In Sardegna, le terre civiche rappresentano un vasto patrimonio collettivo, ma per molti versi restano una risorsa bloccata. Terreni che, pur estendendosi su circa 303.676 ettari accertati — una superficie che potrebbe raggiungere i 500.000 ettari se si considerano quelli non ancora ufficialmente censiti — restano imbrigliati in una normativa obsoleta e in procedure amministrative complesse. Questo il quadro tracciato dal Centro Studi Agricoli (CSA), che ha deciso di proporre una riforma organica per dare nuova vita a queste terre.
Carmen Materazzo, membro del direttivo del CSA e imprenditrice agricola di Sindia, ha portato la questione al centro dell’ultimo incontro dell’associazione. "Le terre civiche sono un’opportunità per il nostro settore agricolo, in particolare per l’allevamento di ovini, caprini e bovini. Ma attualmente sono un’occasione mancata, soffocate da burocrazia e incertezza giuridica", ha dichiarato Materazzo.
La proposta del CSA, nata da un dibattito approfondito e approvata all’unanimità, prevede un pacchetto di riforme chiaro e concreto. Il primo passo è l’abrogazione o la revisione della legge regionale 12/1994, sostituendola con una nuova normativa agile e operativa. Una legge che consentirebbe assegnazioni semplificate delle terre, aprendo alla possibilità di utilizzo agricolo, turistico e ambientale, ma sempre con una gestione trasparente e accessibile.
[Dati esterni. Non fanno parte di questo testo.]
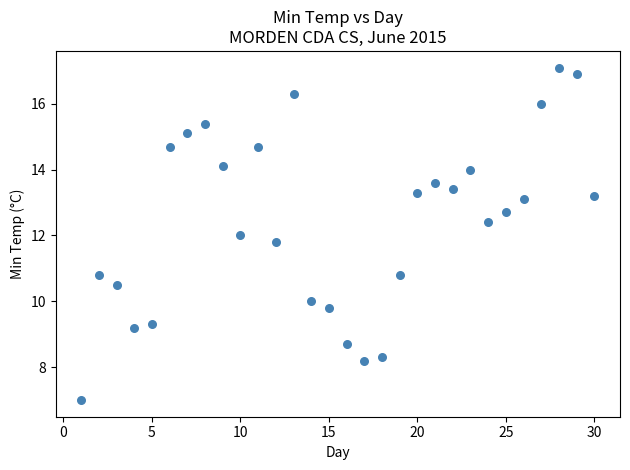

What is the range of X values (max minus min)?

29.0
Fondamentale è la creazione di una banca dati digitale unica e pubblica, che consenta di conoscere con precisione lo stato giuridico di ogni particella. Una mappa digitale delle terre civiche, georeferenziata e integrata con gli strumenti tecnologici di ARGEA e Agenzia del Territorio, che possa garantire trasparenza e certezza del diritto.
Ma il vero cuore della riforma è il ritorno della gestione diretta ai Comuni, che secondo il CSA devono avere la possibilità di amministrare queste terre in maniera autonoma, con regole certe per le concessioni temporanee e pluriennali. "I Comuni devono avere la possibilità di valorizzare queste terre, senza essere prigionieri di procedure complesse e di poteri commissariali che spesso bloccano ogni iniziativa", ha sottolineato Materazzo.
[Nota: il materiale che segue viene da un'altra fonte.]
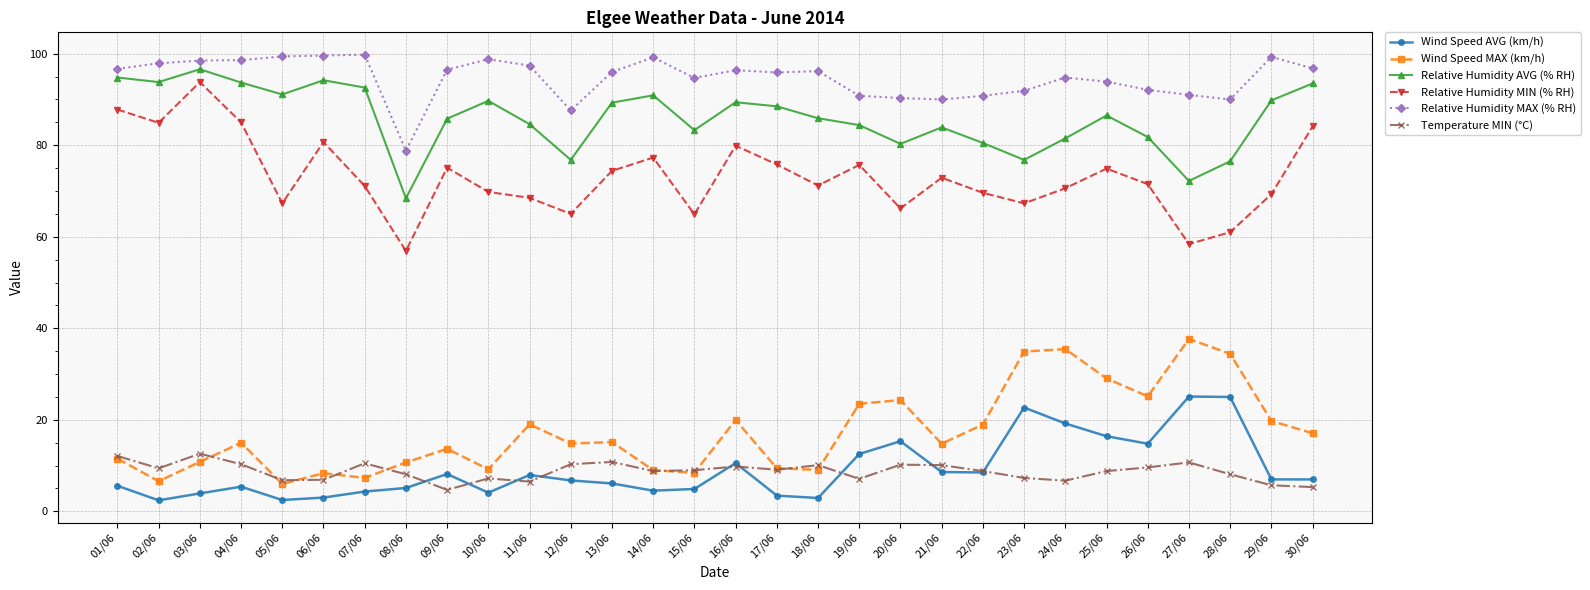

What position from the right is 13/06?

18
Il CSA propone anche di superare i blocchi amministrativi, limitando il ruolo e i poteri del Commissario per gli usi civici e introducendo una sanatoria ragionata per le occupazioni storiche regolari. "Non possiamo pensare al futuro dell’agricoltura sarda senza dare stabilità giuridica a queste terre e a chi le utilizza da generazioni", ha aggiunto.
La riforma punta inoltre sulla sostenibilità ambientale e sullo sviluppo locale. I progetti di utilizzo delle terre civiche dovranno mantenere il loro carattere pubblico, ma aprirsi a forme produttive sostenibili. Saranno premiati i giovani agricoltori, le cooperative locali e i progetti agroecologici o agroenergetici, per garantire che le terre collettive diventino una risorsa viva per le comunità locali.
"Le terre civiche non devono essere un vincolo: devono tornare a essere una risorsa viva per il territorio e per le nuove generazioni", ha concluso Carmen Materazzo, sottolineando che la proposta del CSA sarà presto presentata all’assessore regionale all’agricoltura e ai consiglieri della Commissione Agricoltura del Consiglio regionale. Un passo deciso per trasformare un potenziale inespresso in una risorsa concreta per lo sviluppo rurale dell’isola.